Belfast International Airport has been sold by its Spanish owners to an American operator.
Abertis is selling the airport with a package of other assets to American company ADC & HAS Airports Worldwide.
Airport managing director John Doran said: "We see this as a very positive vote of confidence in Belfast International Airport and look forward to working with the new shareholder to further and significantly develop the potential of this asset."
The airport handled over 4.3 million passengers last year, flying with airlines including easyJet, Jet2.com and United Airlines. ADC & HAC has paid a total of €284m (£244m) for both Belfast airport and Stockholm Skavsta, the rights to operate terminals at Orlando Sanford in Florida and an airport management business in the US.
Abertis would not say how much Belfast International accounted for in the total price.
Abertis said the sale was part of a strategy aimed at making the most of its asset, however, aviation expert Laurie Price said the sale reflected the troubled state of the Spanish economy. He said he hoped the new owner could take a "longer term" view of the airport's potential.
"Belfast International really has been in the jewel in the crown for Abertis as it has been doing relatively well." Belfast International Holdings made a profit of £2.7m in 2012.
"Hopefully somebody might be able to look at this thing and take a longer-term view and try and resolve the difficulty and competition that there is between Belfast City and Belfast International." That competition meant that both airports lost out on trade to Dublin Airport, he said.
And in contrast, the purchase by a US company reflected the improvements in the American economy. The deal still has to be approved by US regulatory authorities and by minority shareholders in the Swedish and Northern Irish airports.
Ali Gayward, head of Northern Ireland for easyJet, said: "As Northern Ireland's largest airline we look forward to working with ADC to continue to make travel easy and affordable to and from Belfast International Airport."
Economist John Simpson said land owned by the airport would increase its overall value as an asset. He said he believed the sale had taken place because the Spanish company "had taken whatever profit it can out of it". He said the new owners could increase landing charges, given that the airport enjoys a monopoly position as it can fly at 24-hours a day, unlike Belfast's City Airport.

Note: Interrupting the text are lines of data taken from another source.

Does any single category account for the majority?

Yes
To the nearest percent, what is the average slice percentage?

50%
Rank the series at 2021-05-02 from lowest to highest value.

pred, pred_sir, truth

The airports sold to ADC & HAS Airports Worldwide had been owned by Abertis since 2005, when the firm joined Aena Internacional to buy the operator TBI. Abertis sold Cardiff Airport to the Welsh government for €61m this year.
London's Luton Airport will be Abertis' only European asset following the deal. Buyer ADC & HAS was formed in 2008 by Airport Development Corporation of Canada and Houston Airport System. ADC & HAS is based in Houston and currently has a stake in airports in Ecuador and Costa Rica.